In 1957, Li was branded as a rightist for his so-called “anti-party rhetoric” and withdrew from all his posts. After the outbreak of the Cultural Revolution, he was sent to work in the rural areas of Jianning County in 1969, and died in May 1974.
Zhou Gucheng, a member of the Central Committee of the Peasant and Workers’ Party, was criticized
In addition to the above-mentioned “Ten Rightists”, the experience of Zhou Gucheng, a famous historian and professor at Fudan University in Shanghai, who was deeply appreciated by Mao Zedong, is also worth talking about.
According to the book “Mao in Shanghai” prepared by the Party History Research Office of the Shanghai Municipal Party Committee, Zhou Gucheng met Mao as early as 1921 when he was teaching at the First Normal School in Hunan Province, and they were colleagues. Later, under Mao’s influence, he joined the peasant movement initiated by the Chinese Communist Party and worked at the peasant seminar. Since then, he has been working against the Nationalist government and has also been blacklisted by the Nationalist Shanghai Police Command.
After the establishment of the Chinese Communist Party, Zhou Gucheng, who was already teaching at Fudan University, became a member of the Standing Committee of the University Council and the Provost, as well as a member of the Central Committee of the Peasant Labor Party, while Mao became the top party leader of the Chinese Communist Party. The excited Zhou wrote a letter to Mao, and Mao wrote a letter back. Since then, the two met more often.
In 1956, during the period of the great sound and fury, Zhou Gucheng wrote an article entitled “Formal Logic and Dialectics” expressing his dissatisfaction with some Soviet writings on logic, which was appreciated by Mao. Mao also allowed him to continue his speech.

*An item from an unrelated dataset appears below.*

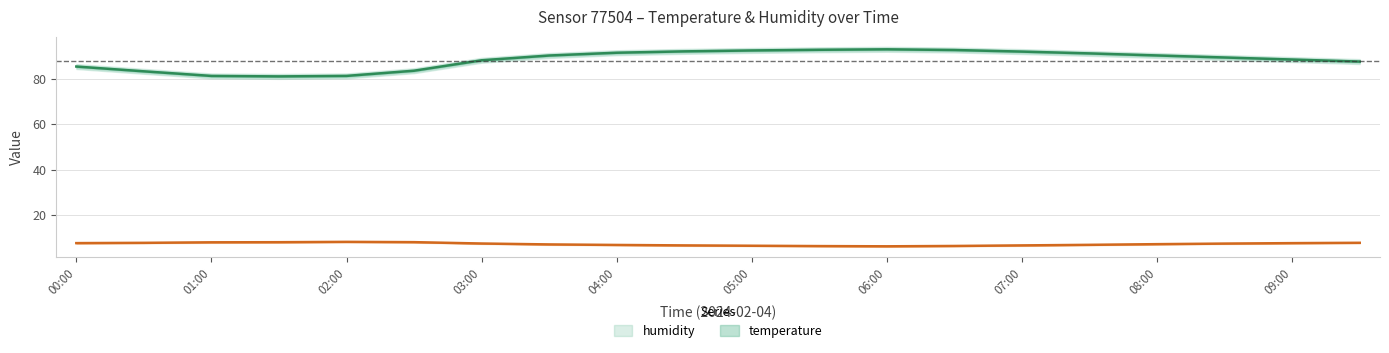

True or false: temperature has more than 0 points higher than both neighbors.

True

On May 1, 1961, Mao spent the holiday with people from all walks of life in Shanghai. In addition to Zhou Gucheng, there were also Chen Wangdao, Shen Tilan, Shen Kefei, Zhou Xinfang, Jin Zhonghua, Cao Diqiu and others in the same seat. When Zhou returned home late, he suddenly received a call from a reporter of the Liberation Daily, asking him to write a poem or a lyric about the meeting with Mao today. The first line of the poem was “I am so fortunate that I have been blessed with a spring breeze”.
After the outbreak of the Cultural Revolution, Zhou Gucheng was pulled out as a reactionary academic authority and put into a “cattle shed”. His student Wu Huanzhang wrote about Zhou’s experiences during the Cultural Revolution: “At the beginning of the Cultural Revolution, Mr. Zhou was severely criticized as a reactionary academic authority. Once after he was criticized, he was allowed to take off the black plate hanging on his chest only after he walked out of the school. With the sign in his hand, he squeezed onto a tram in front of the school …….”

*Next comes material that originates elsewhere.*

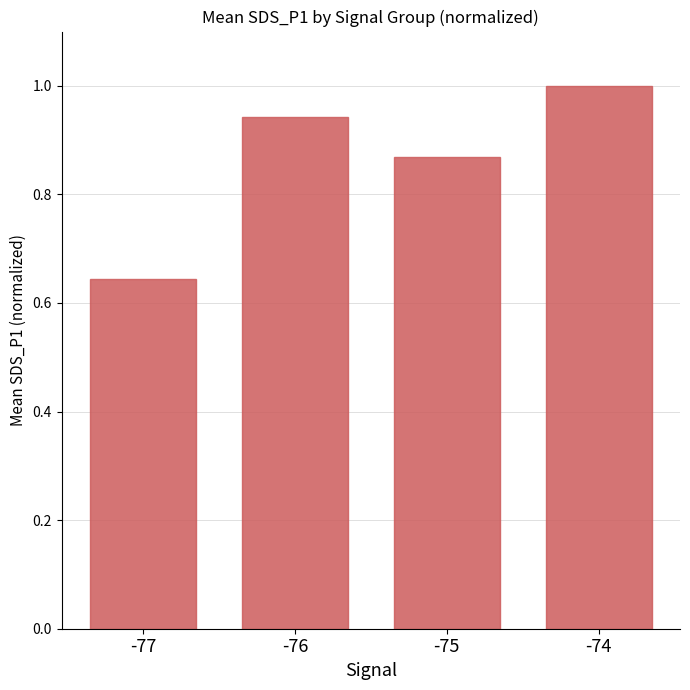

What is the difference between the maximum and minimum values?

0.4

Later, because of his relationship with Mao, Zhou Gucheng did not suffer more severe persecution. However, like many families, Zhou Gucheng’s family was also implicated. His eldest daughter, who taught in a Beijing high school, was killed alive by the rebels because of her father, and another daughter was also persecuted to death. When Zhou’s mother died, the rebels did not allow him to wear the black veil.
Conclusion
Like other democratic parties, these people are not the only ones listed. There are also Huang Zhen, vice chairman of the Fujian Provincial Committee of the Peasants and Workers Party and professor of Fujian Agricultural College; Xu Junhu, member of the Changsha Municipal Committee of the Peasants and Workers Party and Director of the Organization; Yun Yinglin, vice chairman of the Guangdong Provincial Committee of the Peasants and Workers Party and deputy director of the Provincial Supervision Department. …… Can their experiences of being killed by the Chinese Communist Party make more people awake?